Mat Inder to reflect on the future of Community Equipment at NAEP
Recent events in the community equipment market have prompted a great deal of reflection across health, social care and the wider supplier community.
For many people working in and around community equipment services, wheelchair services and independent living, the collapse of NRS has raised important questions. The most useful of those questions are not about blame or speculation, but about learning: how the sector reflects honestly, adapts constructively and strengthens services for the future.
At this year’s NAEP, Millbrook Healthcare’s Mat Inder will be adding his perspective to that conversation.
Mat has worked in the sector for 24 years.

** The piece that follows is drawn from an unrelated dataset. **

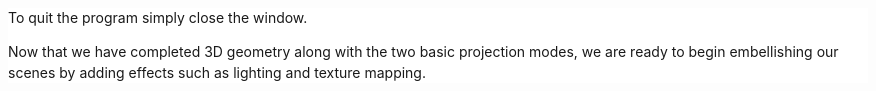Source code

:To quit the program simply close the window.

Now that we have completed 3D geometry along with the two basic projection modes, we are ready to begin embellishing our scenes by adding effects such as lighting and texture mapping.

Over that time, he has seen community equipment and wheelchair services evolve through significant change: from family-run businesses and locally rooted operating models, through to larger-scale outsourced services, private investment, new commissioning expectations and changing public-sector pressures.
That experience gives him a long view of a market that has never stood still.
The conversation now facing the sector is highly nuanced; Community equipment services sit at the intersection of care, logistics, clinical need, procurement, public finance, operational resilience and human impact. They support hospital discharge, help people remain safe at home, and enable independence at some of the most important moments in people’s lives.
When services work well, they can be almost invisible. When they come under pressure, the consequences are quickly felt by commissioners, clinicians, families, carers and service users alike.
For Millbrook Healthcare, the focus is not on writing off any organisation or reducing a complex set of issues to a single cause. The more constructive question is what the whole marketplace can learn from recent events, and how providers and commissioners can work together to build services that are resilient, transparent, responsive and sustainable over the long term.
Mat’s NAEP session will explore this territory with the benefit of experience, but without pretending there are easy answers. It will consider how the market has changed, what pressures now shape provider and commissioner behaviour, and why the next phase of service evolution will require maturity on all sides.
As a long-standing provider in this space, Millbrook Healthcare believes the future of community equipment and wheelchair services depends on open conversation, shared learning and a willingness to evolve. The sector does not need more noise. It needs thoughtful discussion, practical reflection and a renewed focus on the people these services exist to support.
Mat’s talk at NAEP will be an opportunity to take part in that discussion.
For commissioners, providers, partners and anyone with a stake in the future of community equipment services, it promises to be a timely and important conversation.